• [Work to be completed] Rewrite the lines below with "bounding box" changed to "enclosing rectangle" and everything else kept the same. Leave the pictures out of your answer.

• [Exercise data]
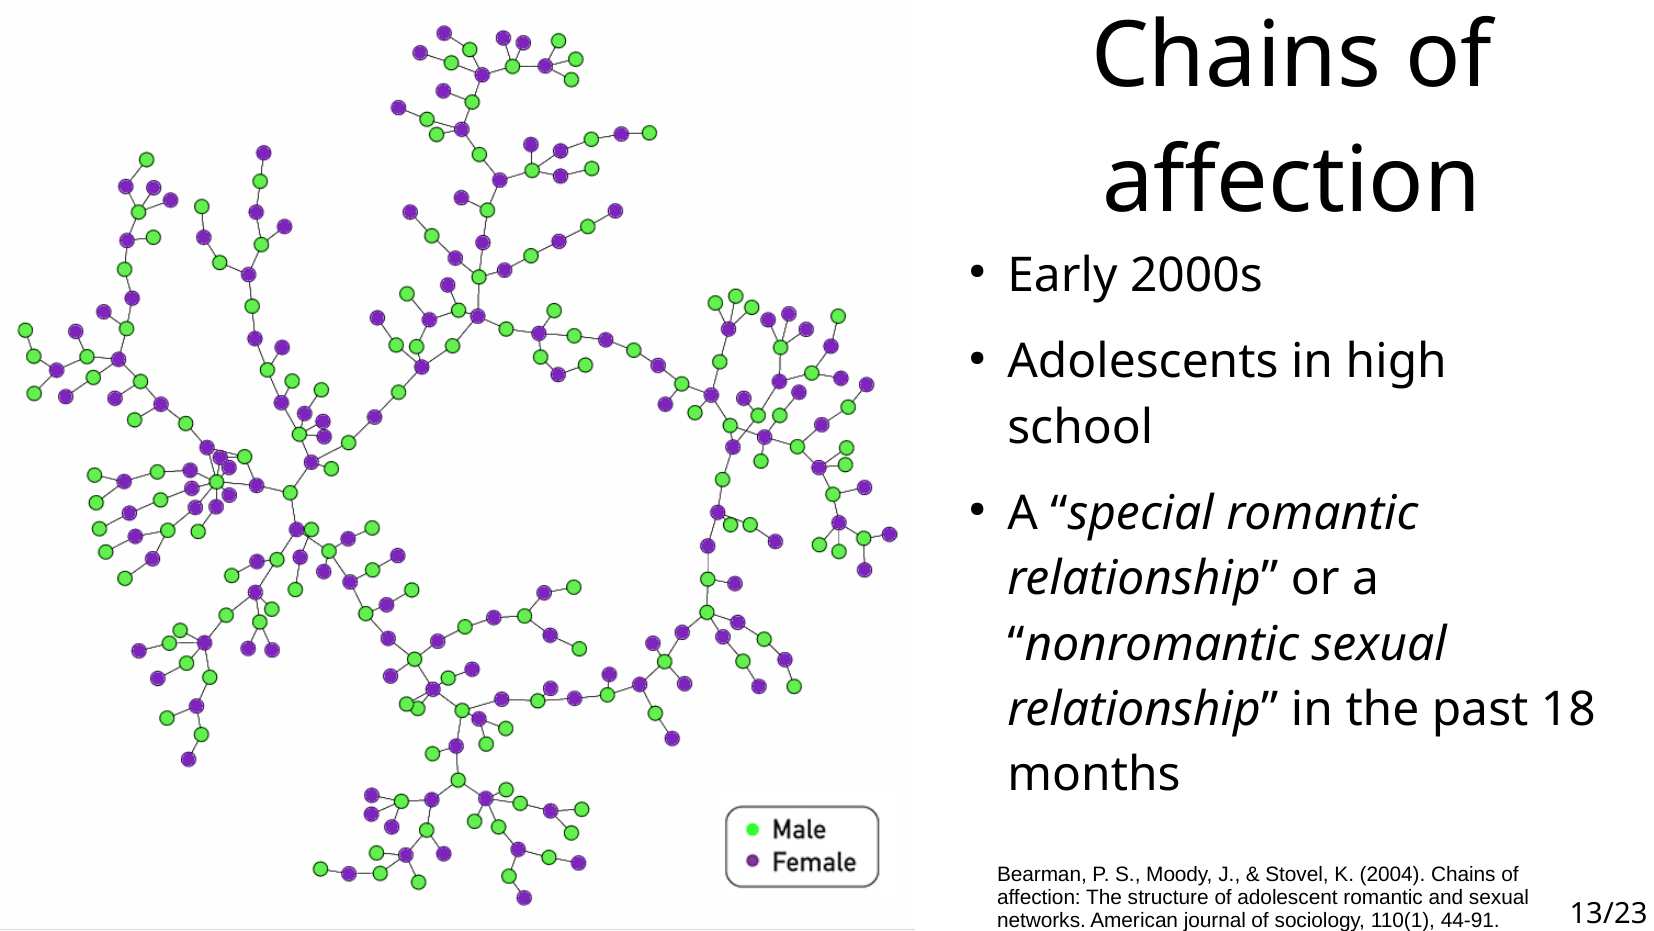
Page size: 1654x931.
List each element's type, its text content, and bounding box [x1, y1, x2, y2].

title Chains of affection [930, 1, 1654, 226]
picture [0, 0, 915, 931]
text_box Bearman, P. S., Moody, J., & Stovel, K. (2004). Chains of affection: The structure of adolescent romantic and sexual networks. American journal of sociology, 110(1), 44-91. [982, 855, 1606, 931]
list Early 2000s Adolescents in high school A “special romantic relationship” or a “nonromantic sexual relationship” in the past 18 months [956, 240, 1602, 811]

• [Task answer]
Page size: 1654x931.
List each element's type, its text content, and enclosing rectangle [x1, y1, x2, y2].

title Chains of affection [930, 1, 1654, 226]
picture [0, 0, 915, 931]
text_box Bearman, P. S., Moody, J., & Stovel, K. (2004). Chains of affection: The structure of adolescent romantic and sexual networks. American journal of sociology, 110(1), 44-91. [982, 855, 1606, 931]
list Early 2000s Adolescents in high school A “special romantic relationship” or a “nonromantic sexual relationship” in the past 18 months [956, 240, 1602, 811]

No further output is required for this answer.